Pati and son Genero, in 2012 (photo courtesy Frank Joyce).

She was a dynamo of energy, enthusiasm and passion for ecology, as delighted in showing students a mite on an opillionid leg as teaching them the Spanish lyrics to songs on her guitar. Over the years, I learnt a lot about tropical ecology by hanging out with Pati and Frank on the annual visits of the field course to Pitilla, backpacking with them to Peñas Blancas, or visiting them at Monteverde. However, I probably learnt even more about how to be a whole ecologist. The extraordinary thing about Pati was that she managed to integrate ecology with every part of her being, whether it was as a scientific researcher, an educator, a filmmaker or an artist. Pati did a MSc at the University of Costa Rica, and when I visited her there she was eager to show me the video she had just shot of an unusually complex courtship behaviour of her study organism – a fly. That video became a short film that was shown to acclaim at film festivals, and Pati enrolled in a New Zealand program to learn the ins and outs of natural history film making.

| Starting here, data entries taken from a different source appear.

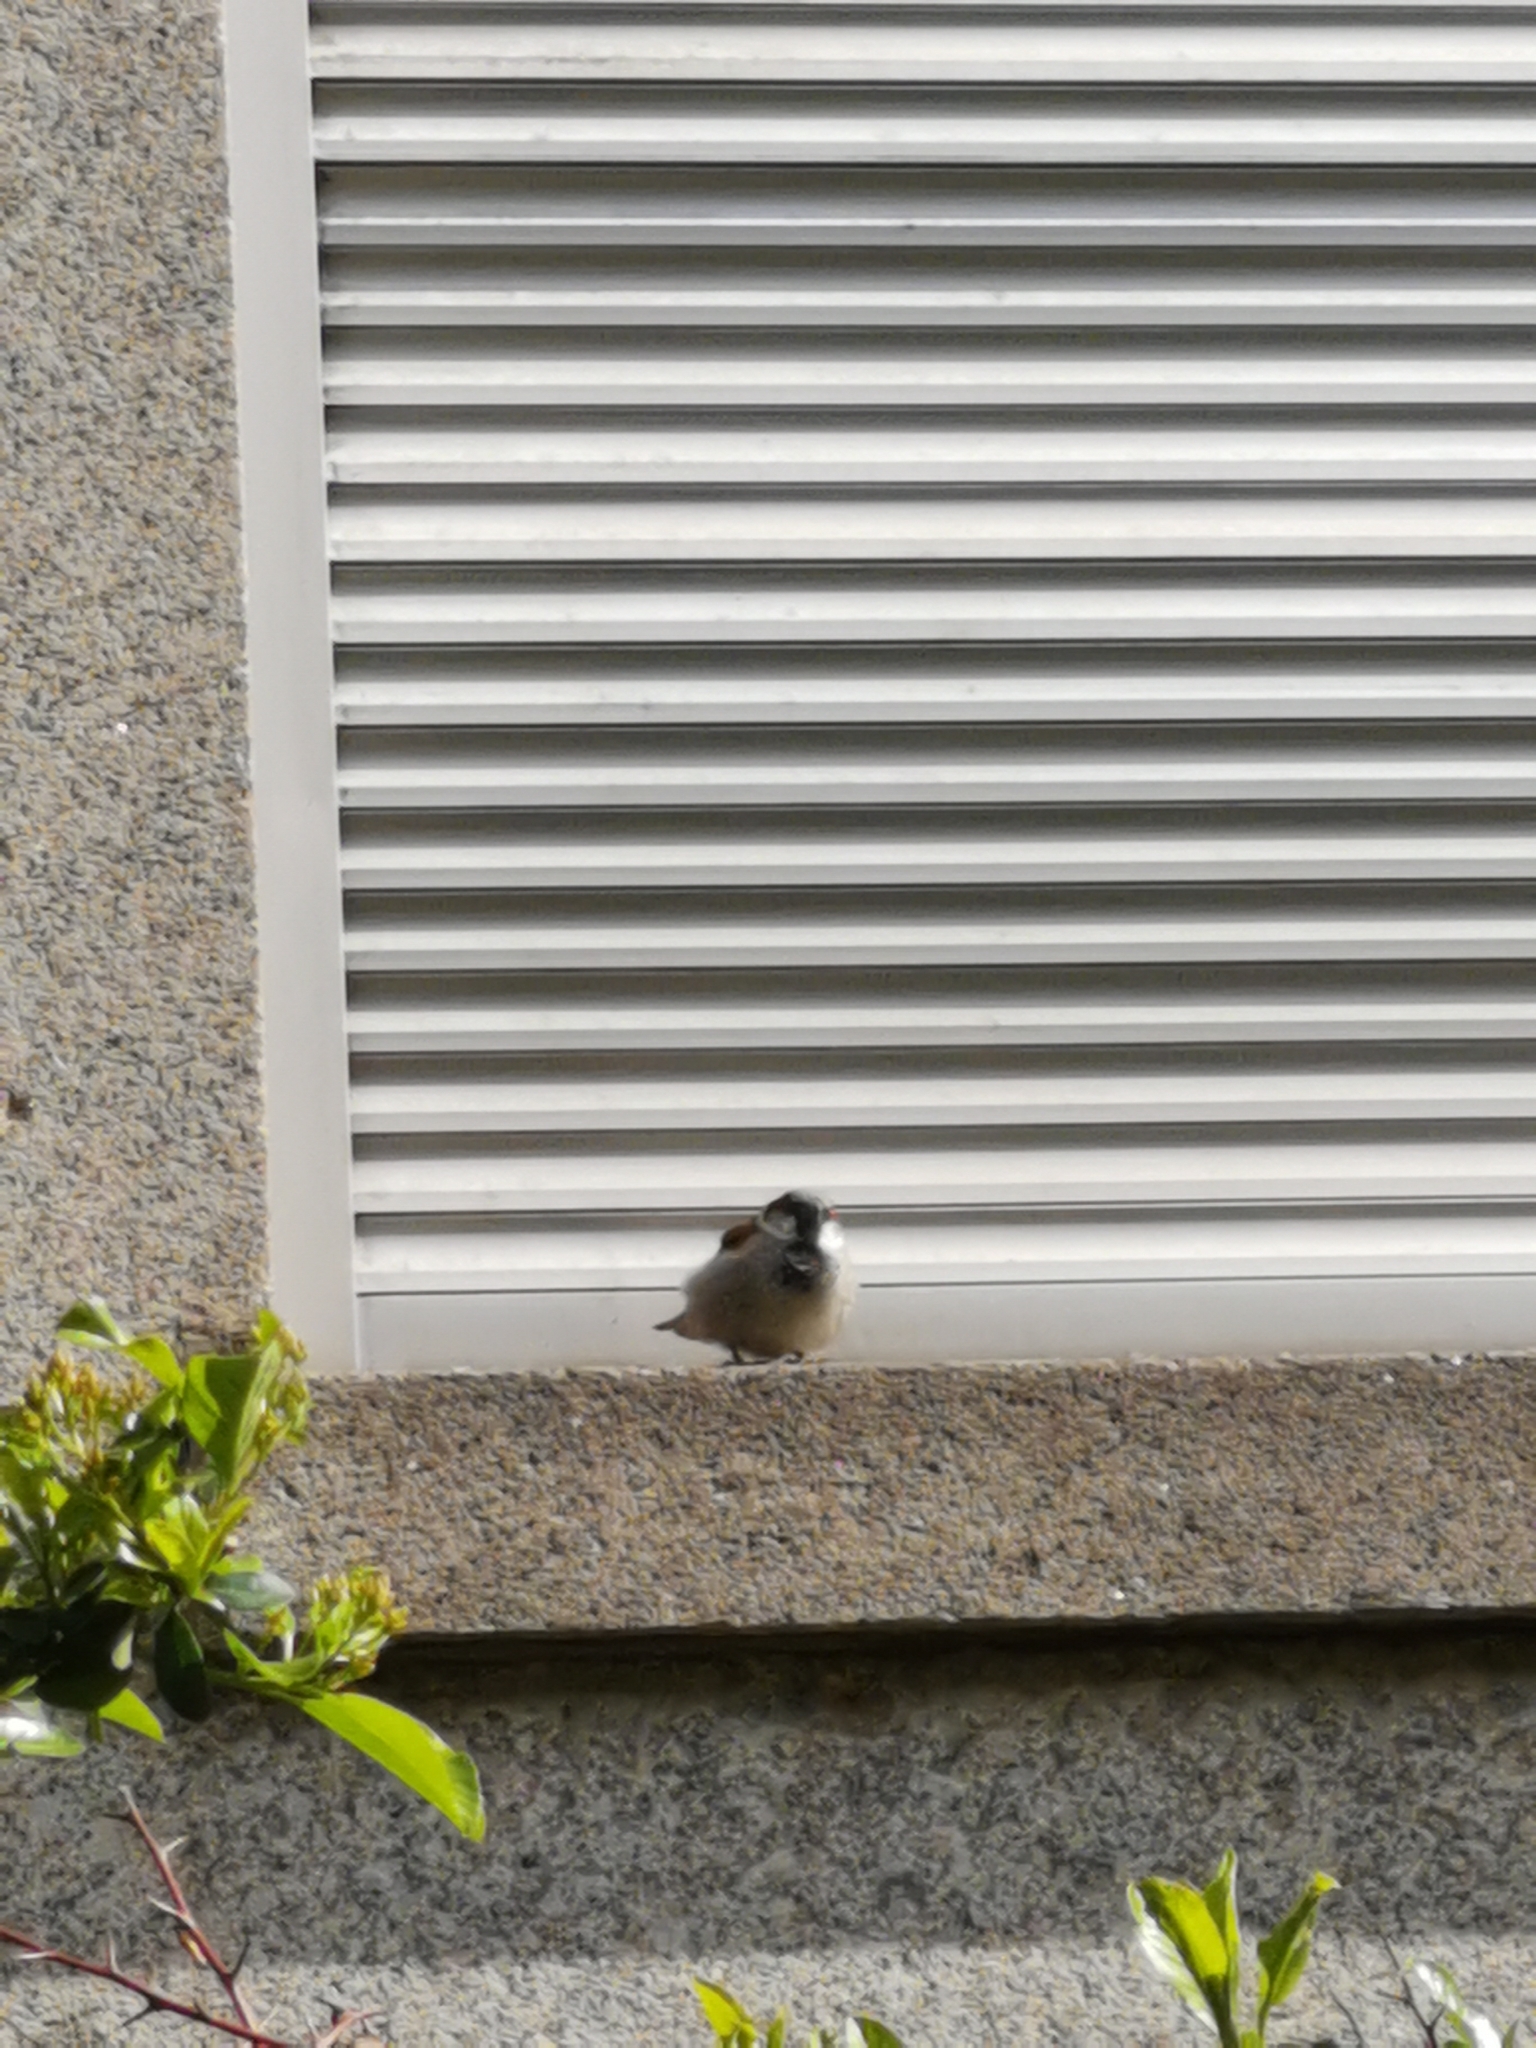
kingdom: Animalia
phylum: Chordata
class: Aves
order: Passeriformes
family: Passeridae
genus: Passer
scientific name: Passer domesticus
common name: House sparrow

It was a few years before I saw her again, amazingly once again at Pitilla where she had rejoined teaching the field course. We had both become mothers then and had almost identically-aged children, but nothing else had changed: Pati was still bursting with delight in life and nature. She was just completing a one hour documentary, telling the story of a river from its source on the slopes of Monteverde to its finale in the mangroves of the Pacific coast. At first she tried to simply narrate it, but then decided that she had to put herself in it, swimming up to her underwater camera to point out a caddisfly on a rock. She also composed music in which she overlaid the sound of the river with her voice singing. It was this same river that she would later die next to, the one that she was so much a part of and was so much a part of her. Everything she was comes together in that tragic moment: the rainforest, the river, the teaching and helping others. Pati Ortiz left far more than a bioluminosa sticker at Pitilla, she left the imprint of her joy in nature in me and a thousand more. Thank you Pati.